El problema fue que Iturbide pronto reconoció que la primera parte del plan era irrealizable a corto plazo. Si bien Guerrero jamás iba a ganar la guerra, no había manera de que la perdiera en un futuro cercano. Y a Iturbide se le cocían las habas por aprovechar la oportunidad que se le había puesto en bandeja: tenía su propia agenda. Por ello, hizo una maniobra sumamente astuta: le propuso a Guerrero el unir sus fuerzas. Si lo que deseaba era la independencia, pues Iturbide estaba de acuerdo. ¿Para qué tanto brinco estando el suelo tan parejo?
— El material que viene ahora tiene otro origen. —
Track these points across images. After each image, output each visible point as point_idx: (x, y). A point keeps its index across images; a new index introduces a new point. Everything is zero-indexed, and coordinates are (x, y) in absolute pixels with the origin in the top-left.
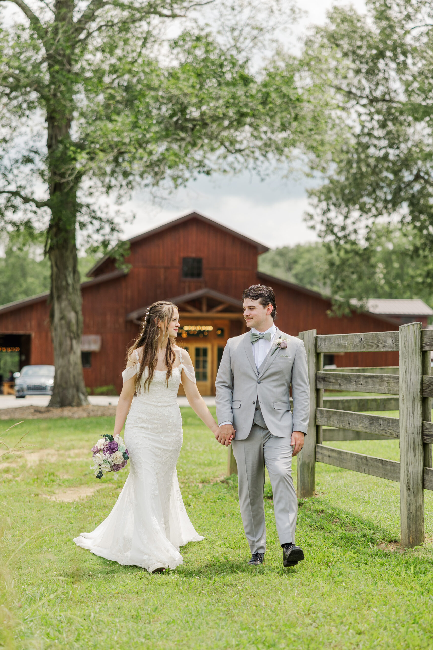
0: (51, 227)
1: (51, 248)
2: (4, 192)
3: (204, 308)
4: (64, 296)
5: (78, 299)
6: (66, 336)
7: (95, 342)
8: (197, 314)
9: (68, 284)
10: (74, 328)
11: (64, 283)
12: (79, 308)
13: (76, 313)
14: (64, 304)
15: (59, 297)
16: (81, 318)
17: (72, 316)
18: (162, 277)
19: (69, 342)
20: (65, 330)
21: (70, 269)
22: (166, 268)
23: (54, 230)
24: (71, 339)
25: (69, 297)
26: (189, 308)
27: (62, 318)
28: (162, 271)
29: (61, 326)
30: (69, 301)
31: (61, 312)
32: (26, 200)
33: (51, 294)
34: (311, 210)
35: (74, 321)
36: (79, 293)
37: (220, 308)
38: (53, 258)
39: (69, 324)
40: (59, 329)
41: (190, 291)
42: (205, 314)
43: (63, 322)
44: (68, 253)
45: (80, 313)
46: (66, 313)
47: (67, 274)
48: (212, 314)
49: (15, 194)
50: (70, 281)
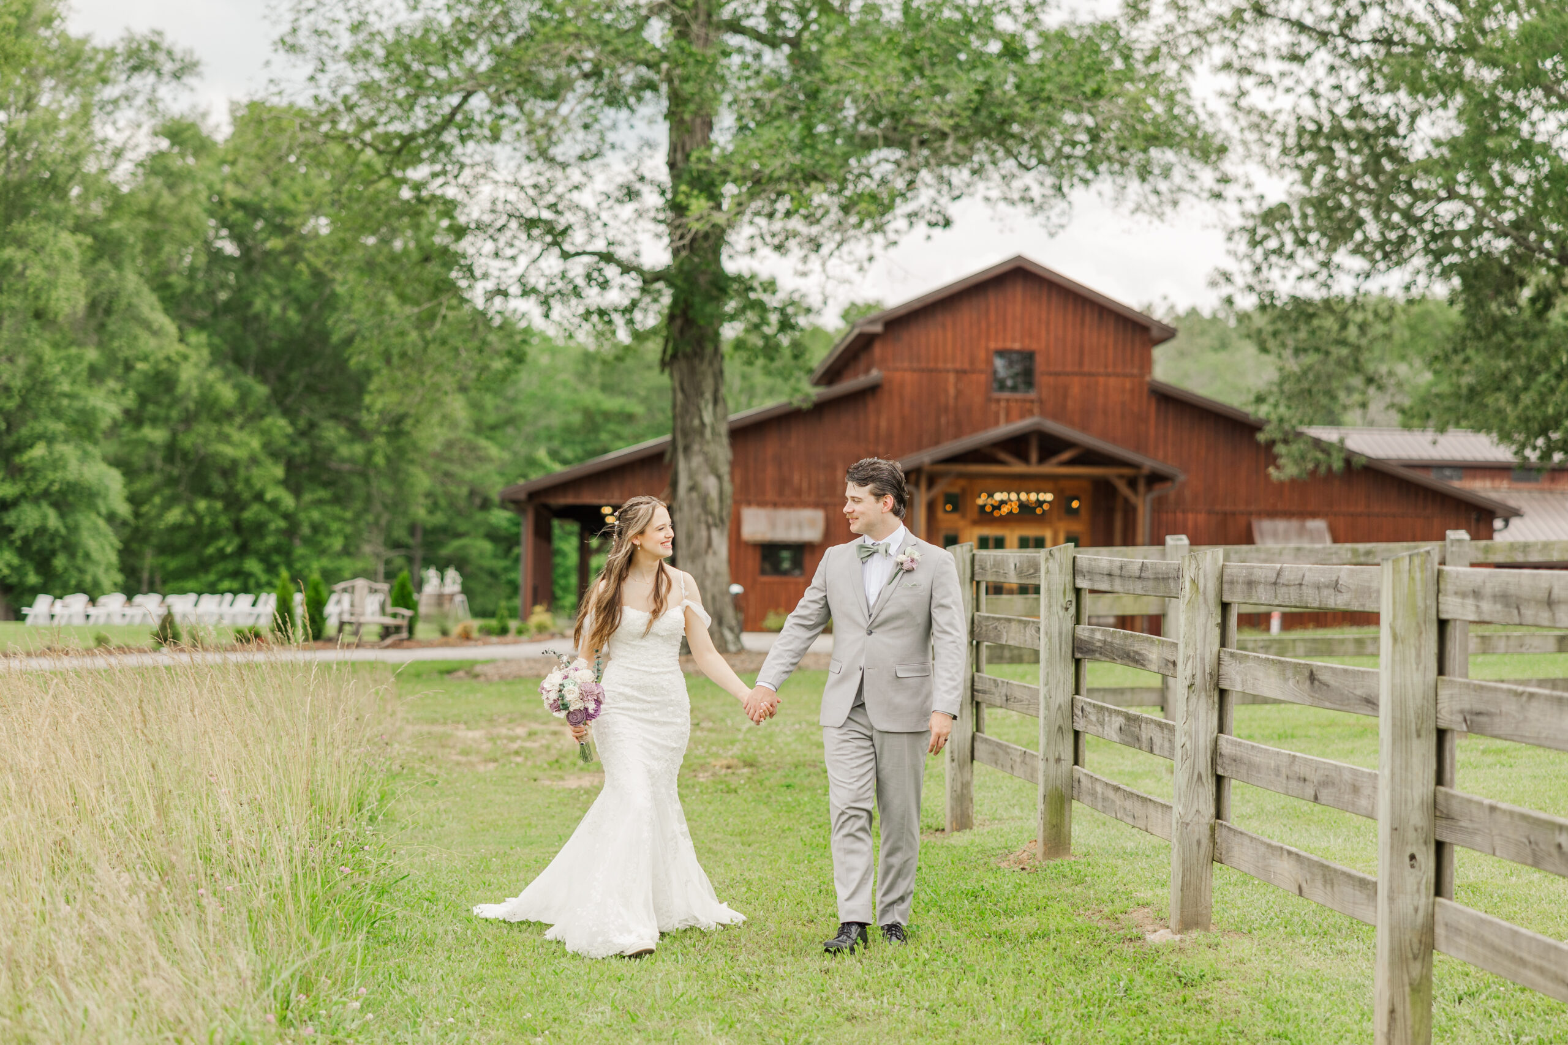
0: (671, 318)
1: (674, 356)
2: (584, 253)
3: (1034, 456)
4: (696, 447)
5: (722, 452)
6: (699, 521)
7: (812, 523)
8: (1019, 468)
9: (703, 424)
10: (715, 507)
11: (696, 422)
12: (724, 469)
13: (719, 477)
14: (697, 461)
15: (687, 449)
16: (728, 487)
17: (710, 484)
18: (952, 391)
19: (704, 533)
20: (698, 510)
21: (708, 395)
22: (960, 373)
23: (679, 322)
24: (709, 528)
25: (706, 448)
26: (1003, 456)
27: (693, 488)
28: (952, 378)
29: (690, 503)
30: (705, 454)
31: (691, 475)
32: (626, 269)
33: (674, 441)
34: (1230, 265)
35: (714, 493)
36: (725, 441)
37: (1066, 456)
38: (677, 376)
39: (704, 500)
40: (686, 508)
41: (1008, 420)
42: (1034, 469)
43: (694, 495)
44: (704, 367)
45: (726, 478)
46: (700, 478)
47: (702, 404)
48: (1049, 468)
49: (607, 258)
50: (708, 418)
Los enviados de Iturbide y Guerrero se reunieron en Iguala para concertar detalles. El documento que de ahí salió (el primero de cientos de planes que han pululado en la historia de México, y que para maldita la cosa nos han servido para ser un país próspero) consagraba la fusión de los dos ejércitos y defendía tres garantías: unión (¿?), religión (católica, of course; ése no sería un Estado moderno laico) e independencia. La corona del nuevo país (lean el Plan de Iguala si no me creen) se le ofrecía a Fernando VII; o a alguno de los infantes de la Casa de Borbón, al cual más de deficientes mentales. Así, con un acuerdo medio contrahecho, se alcanzó la independencia. Iturbide anduvo paseando al llamado Ejército Trigarante durante los siguientes seis meses. Cuando las condiciones estuvieron dadas, entró a la Ciudad de México ayer hicieron 187 años. Y tan tan.
Ah, y si echan cuentas, en 2010 no será el bicentenario de la independencia, sino del supuesto inicio de la lucha por la misma (aunque Hidalgo no dijo una palabra al respecto). Pero bueno, así distorsionamos la historia en este país. Y por eso estamos obligados a repetirla y quedarnos atrás, sumidos en nuestros atavismos y tropezando diez veces con la misma piedra.
Consejo no pedido para que el IETU le pese poco menos que la losa del Pípila: lea “Morir es nada”, de Pedro Ángel Palou, biografía de Morelos contada por la madre de uno de sus hijos. Llegadora. Provecho.